■ **Your objective**
Please repeat the lines below exactly. Begin with the line containing "<div>Flankengesteuerte FlipFlop können" and go on through the line containing "Flanken eines Taktsignals:</td>".

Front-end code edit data
************

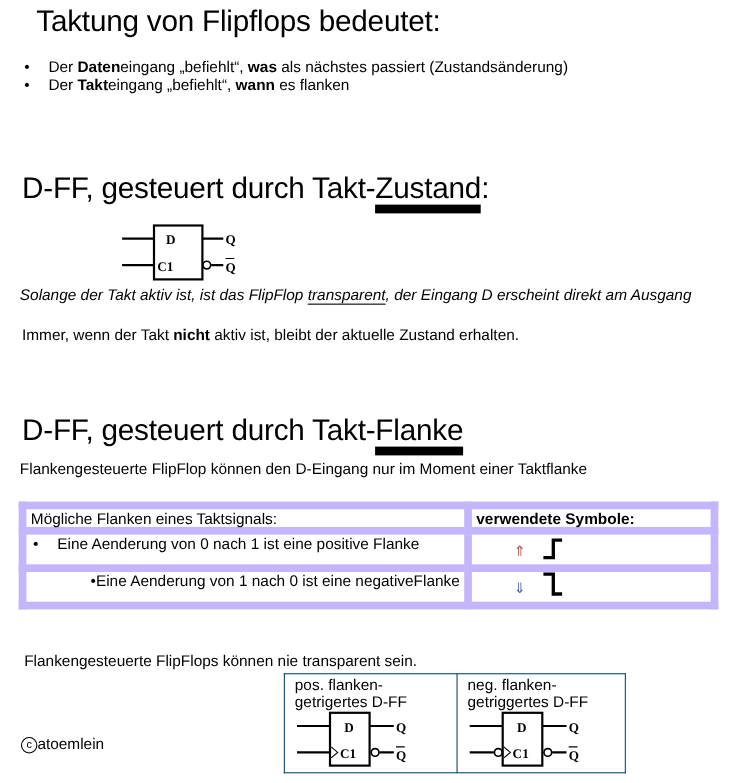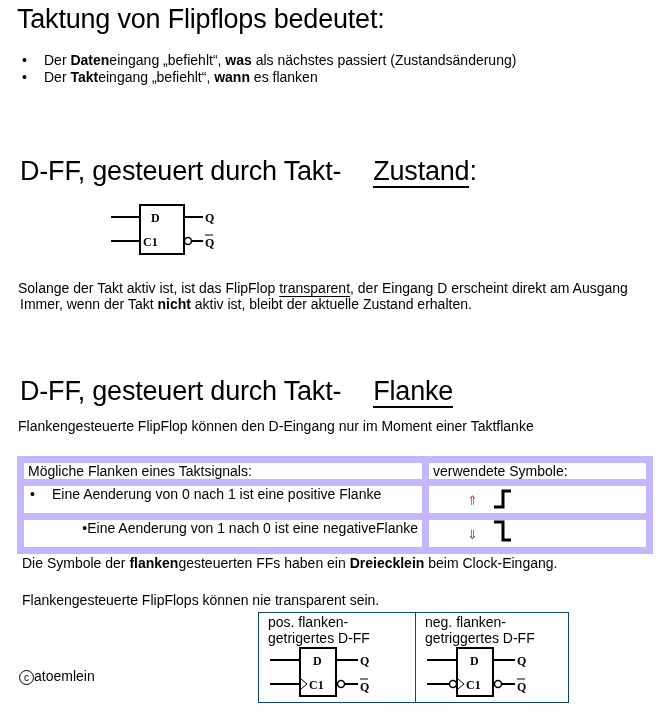--- a/index.html
+++ b/index.html
@@ -5,30 +5,30 @@
   html, body { margin:0; padding:0; background:#ffffff; }
   body { width:665px; height:712px; position:relative; overflow:hidden;
          font-family:"Liberation Sans", sans-serif; color:#000; }
   .abs { position:absolute; }
   .h1 { font-size:27px; white-space:nowrap; letter-spacing:-0.2px; }
   .txt { font-size:14px; white-space:nowrap; }
   .bullets { margin:0; padding:0; list-style:none; }
   .bullets li { position:relative; padding-left:24px; height:17px; font-size:14px; white-space:nowrap; }
   .bullets li::before { content:"\2022"; position:absolute; left:2px; top:0; font-size:14px; }
   .u { text-decoration:underline; text-underline-offset:3px; }
-  .hu { border-bottom:2px solid #000000; padding-bottom:0;margin-left:32px; }
+  .hu { border-bottom:8px solid #000000; padding-bottom:0; }
   table.edges { border-collapse:collapse; position:absolute; left:17px; top:456px; }
   table.edges td { border:7px solid #c4b5fd; font-size:14px; vertical-align:top; padding:0 4px; white-space:nowrap; }
   table.ffs { border-collapse:collapse; position:absolute; left:258px; top:612px; }
   table.ffs td { border:1px solid #0c4a6e; font-size:14px; vertical-align:top; padding:1px 5px 0 9px; line-height:16px; }
 </style>
 </head>
 <body>
 
-<div class="abs h1" style="left:17px;top:4px;text-align:center;">Taktung von Flipflops bedeutet:</div>
+<div class="abs h1" style="left:33px;top:4px;text-align:center;">Taktung von Flipflops bedeutet:</div>
 <ul class="abs bullets" style="left:20px;top:52px;">
   <li><span>Der </span><b>Daten</b><span>eingang „befiehlt“, </span><b>was</b><span> als nächstes passiert (Zustandsänderung)</span></li>
   <li><span>Der </span><b>Takt</b><span>eingang „befiehlt“, </span><b>wann</b><span> es flanken</span></li>
 </ul>
 
 <div class="abs h1" style="left:20px;top:156px;"><span>D-FF, gesteuert durch Takt-</span><span class="hu">Zustand</span><span>:</span></div>
 
 <svg class="abs" style="left:105px;top:200px;" width="130" height="60">
   <line x1="6" y1="17" x2="35" y2="17" stroke="#000" stroke-width="2"></line>
   <line x1="6" y1="41" x2="35" y2="41" stroke="#000" stroke-width="2"></line>
@@ -36,33 +36,33 @@
   <text x="46" y="22" font-family="Liberation Serif, serif" font-weight="bold" font-size="12">D</text>
   <text x="38" y="46" font-family="Liberation Serif, serif" font-weight="bold" font-size="12">C1</text>
   <line x1="79" y1="17" x2="98" y2="17" stroke="#000" stroke-width="2"></line>
   <circle cx="83" cy="41" r="3.5" fill="#fff" stroke="#000" stroke-width="1.5"></circle>
   <line x1="87" y1="41" x2="98" y2="41" stroke="#000" stroke-width="2"></line>
   <text x="100" y="22" font-family="Liberation Serif, serif" font-weight="bold" font-size="12">Q</text>
   <text x="100" y="47" font-family="Liberation Serif, serif" font-weight="bold" font-size="12">Q</text>
   <line x1="100" y1="35" x2="108" y2="35" stroke="#000" stroke-width="1"></line>
 </svg>
 
-<div class="abs txt" style="left:18px;top:280px;"><span>Solange der Takt aktiv ist, ist das FlipFlop </span><span class="u">transparent</span><span>, der Eingang D erscheint direkt am Ausgang</span></div>
+<div class="abs txt" style="left:18px;top:260px;font-style:italic;"><span>Solange der Takt aktiv ist, ist das FlipFlop </span><span class="u">transparent</span><span>, der Eingang D erscheint direkt am Ausgang</span></div>
 <div class="abs txt" style="left:20px;top:296px;"><span>Immer, wenn der Takt </span><b>nicht</b><span> aktiv ist, bleibt der aktuelle Zustand erhalten.</span></div>
 
 <div class="abs h1" style="left:20px;top:376px;"><span>D-FF, gesteuert durch Takt-</span><span class="hu">Flanke</span></div>
 <div class="abs txt" style="left:18px;top:418px;line-height:16px;">
   <div>Flankengesteuerte FlipFlop können den D-Eingang nur im Moment einer Taktflanke</div>
 </div>
 
 <table class="edges">
   <tbody>
       <tr style="height:17px;">
     <td style="width:390px;">Mögliche Flanken eines Taktsignals:</td>
-    <td style="width:209px;font-weight:normal;">verwendete Symbole:</td>
+    <td style="width:209px;font-weight:bold;">verwendete Symbole:</td>
   </tr>
   <tr style="height:34px;">
     <td><span style="display:inline-block;width:22px;padding-left:2px;">•</span><span>Eine Aenderung von 0 nach 1 ist eine positive Flanke</span></td>
     <td style="position:relative;">
       <span style="position:absolute;left:38px;top:7px;color:#c05050;font-size:13px;">⇑</span>
       <svg style="position:absolute;left:64px;top:3px;" width="20" height="22">
         <polyline points="1,18 10,18 10,2 18,2" fill="none" stroke="#000" stroke-width="3"></polyline>
       </svg>
     </td>
   </tr>
@@ -72,21 +72,20 @@
       <span style="position:absolute;left:38px;top:7px;color:#5060a0;font-size:13px;">⇓</span>
       <svg style="position:absolute;left:64px;top:0px;" width="20" height="24">
         <polyline points="1,2 10,2 10,20 18,20" fill="none" stroke="#000" stroke-width="3"></polyline>
       </svg>
     </td>
   </tr>
 </tbody>
   </table>
 
 <div class="abs txt" style="left:22px;top:555px;line-height:17px;">
-  <div><span>Die Symbole der </span><b>flanken</b><span>gesteuerten FFs haben ein </span><b>Dreiecklein</b><span> beim Clock-Eingang.</span></div>
 </div>
 <div class="abs txt" style="left:22px;top:592px;">Flankengesteuerte FlipFlops können nie transparent sein.</div>
 
 <table class="ffs">
   <tbody>
       <tr style="height:90px;">
     <td style="width:142px;">
       <div>pos. flanken-</div>
       <div>getrigertes D-FF</div>
       <svg width="130" height="52">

************

■ **Task output**
   <div>Flankengesteuerte FlipFlop können den D-Eingang nur im Moment einer Taktflanke</div>
 </div>
 
 <table class="edges">
   <tbody>
       <tr style="height:17px;">
     <td style="width:390px;">Mögliche Flanken eines Taktsignals:</td>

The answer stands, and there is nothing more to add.